Plant carbon allocation under different nutrient availabilities and the role of mycorrhizal fungi therein

Date: 6 December 2019

Venue: Campus Drie Eiken, O.05 - Universiteitsplein 1 - 2610 Antwerpen-Wilrijk (route: UAntwerpen, Campus Drie Eiken)

Time: 11:00 AM

Organization / co-organization: Departement of Biology

PhD candidate: Arne Ven

Principal investigator: Sara Vicca & Ivan Janssens

Short description: PhD defence Arne Ven - Faculty of Science, Departement of Biology



Abstract

Plants take up CO2 from the atmosphere and allocate this carbon to different plant functions, including growth and respiration. The fraction of carbon allocated to different processes, i.e., carbon partitioning (expressed as a fraction of gross primary production (GPP)), can vary substantially. Despite a central role in terrestrial carbon cycling, carbon partitioning and its relationship with nutrient availability remains poorly understood and seems to be very variable. Evidence is growing that nutrient availability plays a key role in this variation, with a variable carbon cost of plant-mycorrhizal symbiosis as the hypothesized underlying mechanism.

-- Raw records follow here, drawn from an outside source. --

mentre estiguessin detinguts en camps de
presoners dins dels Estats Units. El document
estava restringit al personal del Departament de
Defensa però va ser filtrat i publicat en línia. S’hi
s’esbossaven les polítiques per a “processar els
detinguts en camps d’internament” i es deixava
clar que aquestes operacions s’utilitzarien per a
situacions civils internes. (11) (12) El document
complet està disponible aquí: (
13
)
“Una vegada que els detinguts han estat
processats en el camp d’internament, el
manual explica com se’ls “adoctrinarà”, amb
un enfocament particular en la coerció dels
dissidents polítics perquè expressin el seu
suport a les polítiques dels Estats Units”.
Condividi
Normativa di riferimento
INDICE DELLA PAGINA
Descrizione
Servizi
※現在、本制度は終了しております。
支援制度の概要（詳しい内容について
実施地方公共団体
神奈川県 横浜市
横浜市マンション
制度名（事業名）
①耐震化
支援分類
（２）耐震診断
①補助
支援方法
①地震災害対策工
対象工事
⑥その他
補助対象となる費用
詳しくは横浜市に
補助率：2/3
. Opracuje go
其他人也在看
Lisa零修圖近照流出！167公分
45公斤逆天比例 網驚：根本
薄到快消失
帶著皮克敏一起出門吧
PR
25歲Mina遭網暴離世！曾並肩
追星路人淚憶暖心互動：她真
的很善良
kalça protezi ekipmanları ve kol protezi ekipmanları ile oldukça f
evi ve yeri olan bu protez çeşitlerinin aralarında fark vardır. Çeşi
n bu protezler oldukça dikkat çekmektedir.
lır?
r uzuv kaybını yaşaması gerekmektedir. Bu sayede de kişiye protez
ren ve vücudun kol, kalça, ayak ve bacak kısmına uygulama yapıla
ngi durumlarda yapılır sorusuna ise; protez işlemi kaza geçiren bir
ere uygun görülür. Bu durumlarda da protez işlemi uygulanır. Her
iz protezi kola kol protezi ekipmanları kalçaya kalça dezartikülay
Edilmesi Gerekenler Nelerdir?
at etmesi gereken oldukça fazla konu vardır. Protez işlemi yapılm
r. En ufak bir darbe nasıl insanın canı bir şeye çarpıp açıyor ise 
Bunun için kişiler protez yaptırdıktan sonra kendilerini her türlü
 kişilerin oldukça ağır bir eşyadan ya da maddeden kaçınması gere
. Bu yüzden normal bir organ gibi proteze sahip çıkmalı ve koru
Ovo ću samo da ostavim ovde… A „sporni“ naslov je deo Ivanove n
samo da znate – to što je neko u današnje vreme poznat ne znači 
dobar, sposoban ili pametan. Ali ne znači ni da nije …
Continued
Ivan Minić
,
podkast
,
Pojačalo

We performed two consecutive mesocosm nutrient manipulation experiments. The central aim of our experiments was to quantitatively determine the relationship between nutrient availability and carbon partitioning to all carbon pools and carbon-consuming processes, including the role of mycorrhizal fungi therein.

In the first experiment, the biomass production efficiency (BPE) increased with increasing nutrient availability. We found strong indications that this was linked to a reduced carbon partitioning to arbuscular mycorrhizal fungi (AMF). Our data indicate that autotrophic respiration relative to GPP (Raut:GPP) remained relatively constant under increasing nutrient availability. However, the second experiment showed an opposite response: BPE was relatively constant and even tended to decrease with increasing phosphorus availability. AMF abundance was much lower than in the first experiment; hence, when phosphorus conditions were low, plants likely invested in alternative pathways for phosphorus uptake, and this was associated with a surprising reduction of BPE with increasing phosphorus fertilization, while Raut:GPP increased.

Our experimental results indicated that the reason for these fundamental differences in carbon partitioning response to fertilization between both experiments was related to the abundance of AMF, which was substantially lower in the second than in the first experiment. Also the difference between pasteurized (no AMF) and AMF-inoculated treatments indicated AMF as one of the underlying mechanisms causing this variation in carbon partitioning. AMF were very important for plants, especially in low phosphorus conditions where symbiosis appeared critical for plant survival. They were essential for efficient phosphorus uptake by the plants, even when phosphorus was added.
 

To the best of our knowledge, we presented the first experiments where carbon balance closure was pursued and achieved, strengthening the robustness of the observed patterns. Our research emphasizes the need to take into account not only nutrient availability, but also mycorrhizal symbionts when studying and modelling carbon partitioning.